Although the data below contains pictures, please reproduce only its words, exactly.
··· Provided information
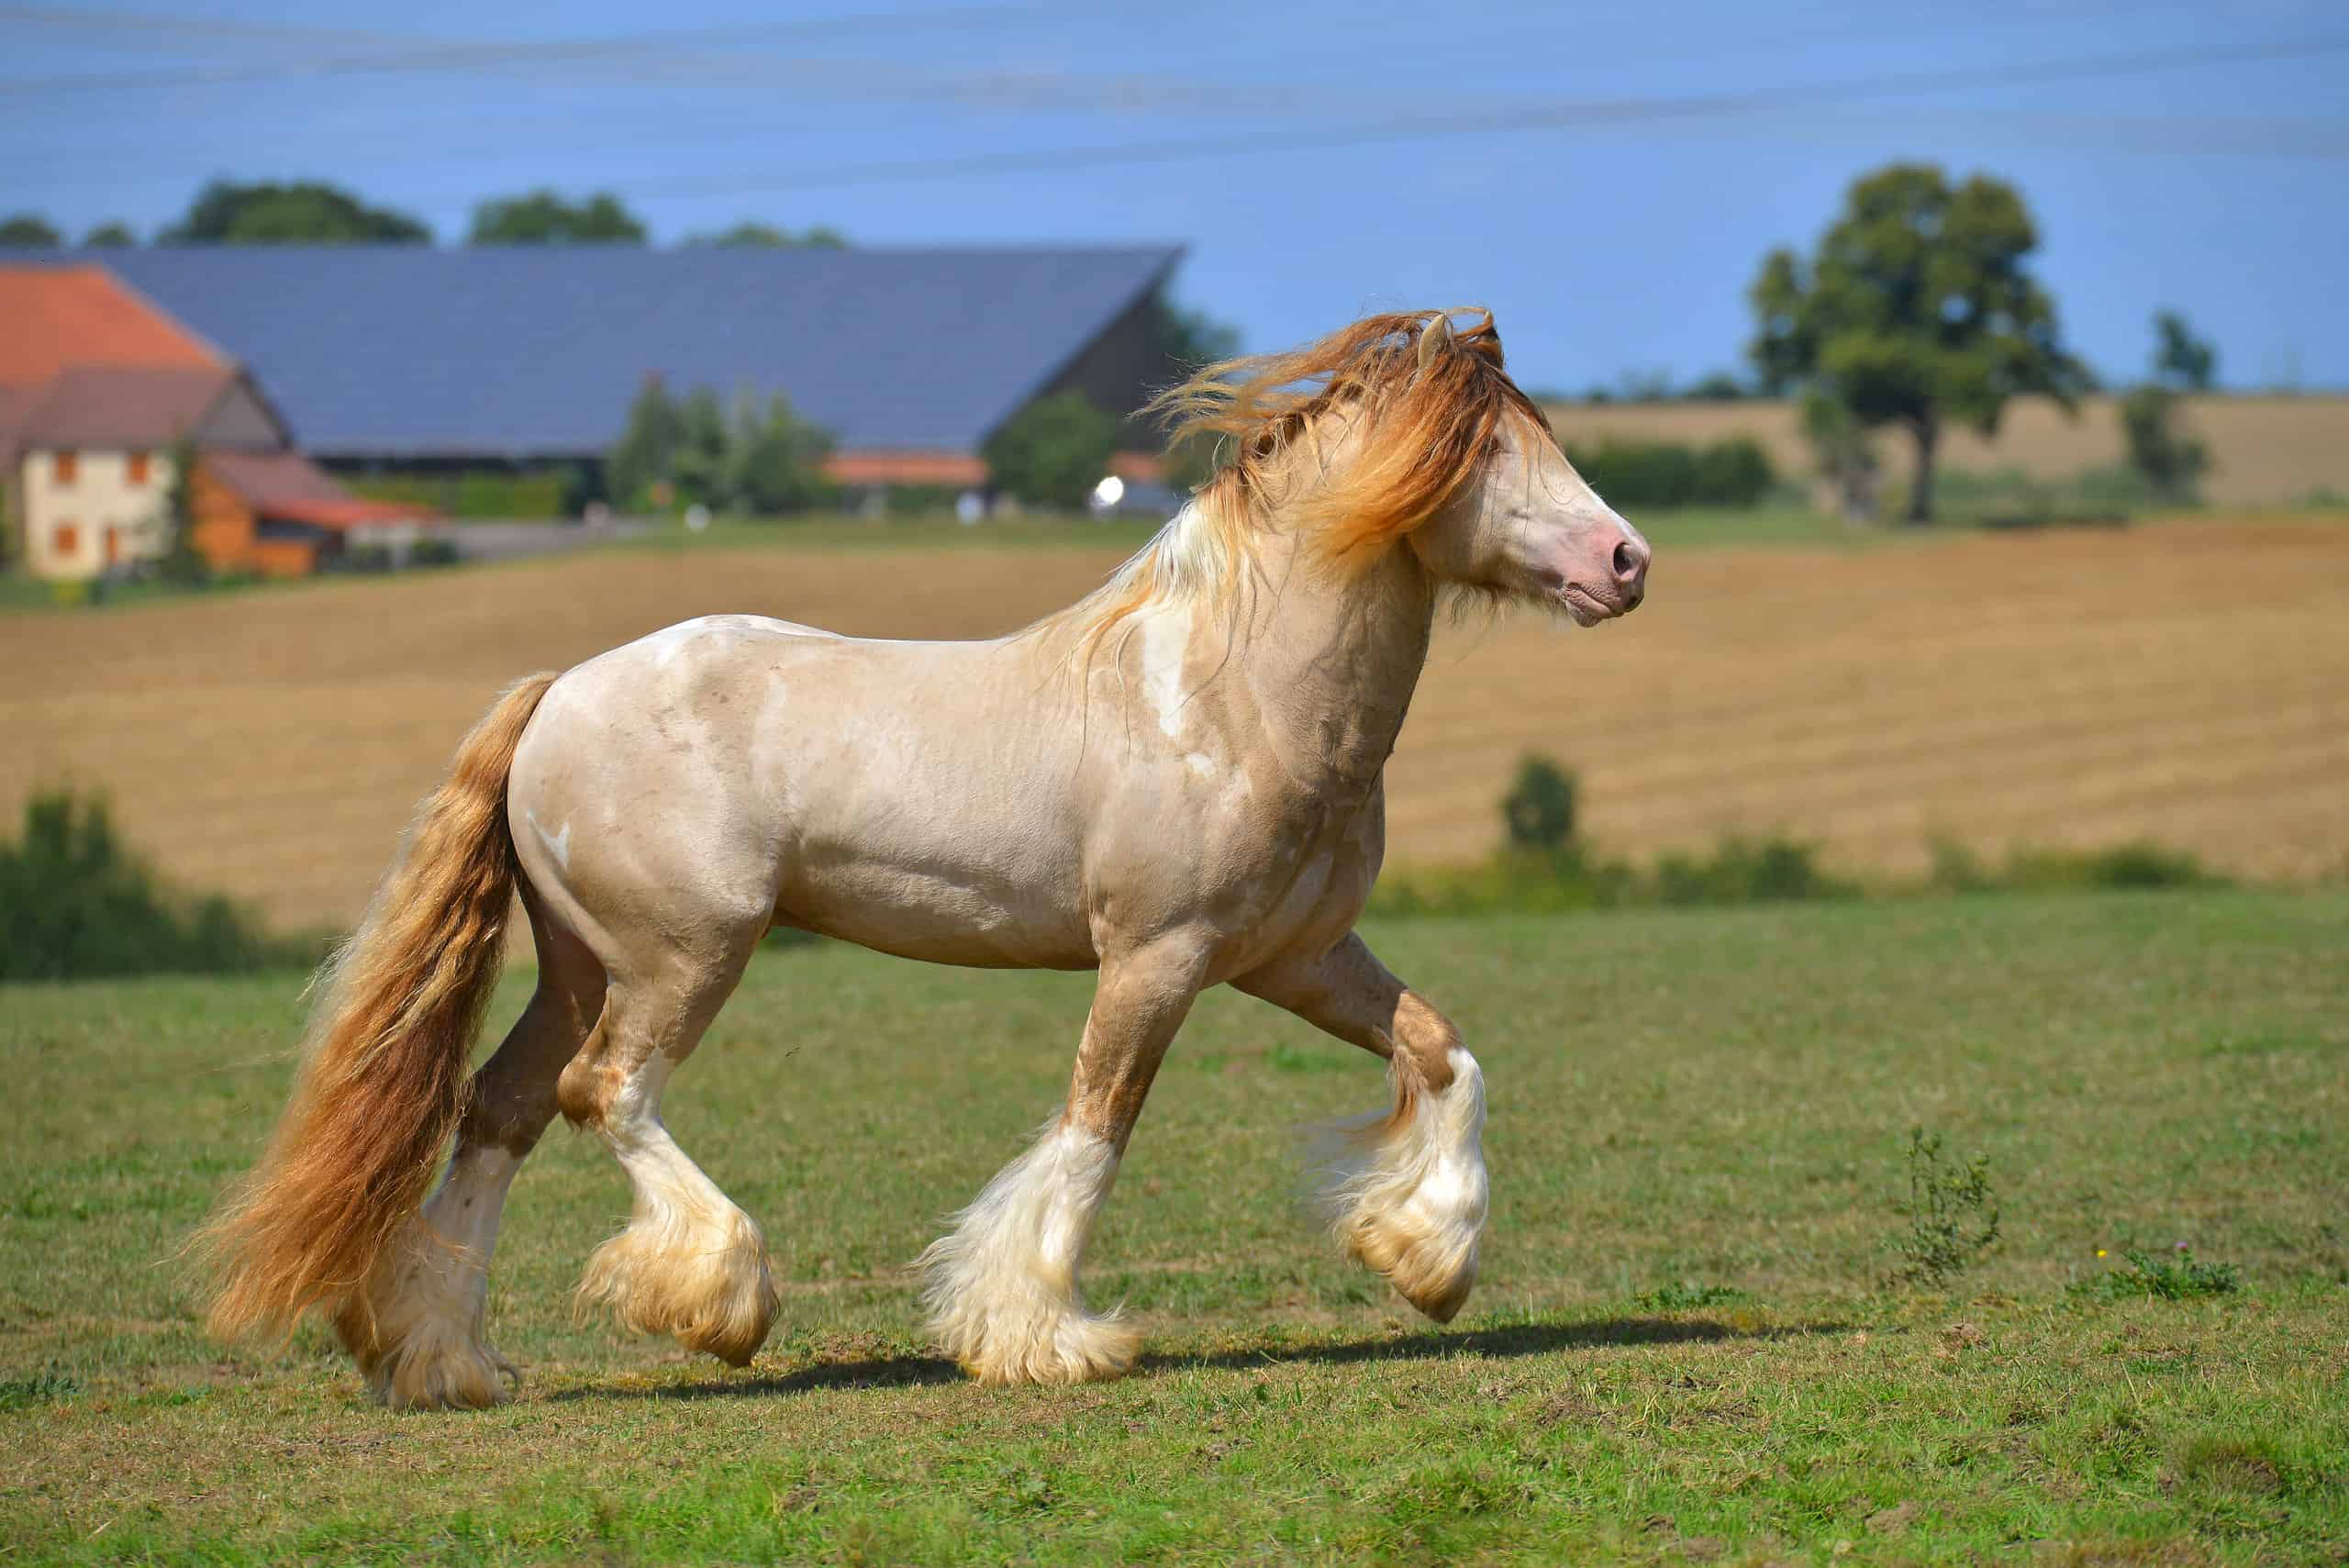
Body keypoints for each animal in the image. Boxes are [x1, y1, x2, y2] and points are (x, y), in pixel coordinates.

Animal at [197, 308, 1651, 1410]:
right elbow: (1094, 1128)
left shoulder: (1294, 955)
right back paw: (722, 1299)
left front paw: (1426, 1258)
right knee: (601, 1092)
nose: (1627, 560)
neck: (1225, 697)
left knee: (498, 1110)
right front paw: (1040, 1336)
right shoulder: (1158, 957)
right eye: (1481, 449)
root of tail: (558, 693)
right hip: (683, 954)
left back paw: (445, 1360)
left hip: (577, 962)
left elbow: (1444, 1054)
······
Result for this exercise |
Body keypoints for each animal in the image. Boxes are [x1, y1, x2, y2] and points are (x, y), in pixel coordinates.

Animal at [197, 308, 1651, 1410]:
right elbow: (1094, 1128)
left shoulder: (1294, 955)
right back paw: (722, 1299)
left front paw: (1426, 1258)
right knee: (601, 1092)
nose: (1627, 560)
neck: (1225, 697)
left knee: (498, 1110)
right front paw: (1040, 1336)
right shoulder: (1158, 957)
right eye: (1481, 449)
root of tail: (558, 693)
right hip: (683, 954)
left back paw: (445, 1360)
left hip: (577, 962)
left elbow: (1444, 1054)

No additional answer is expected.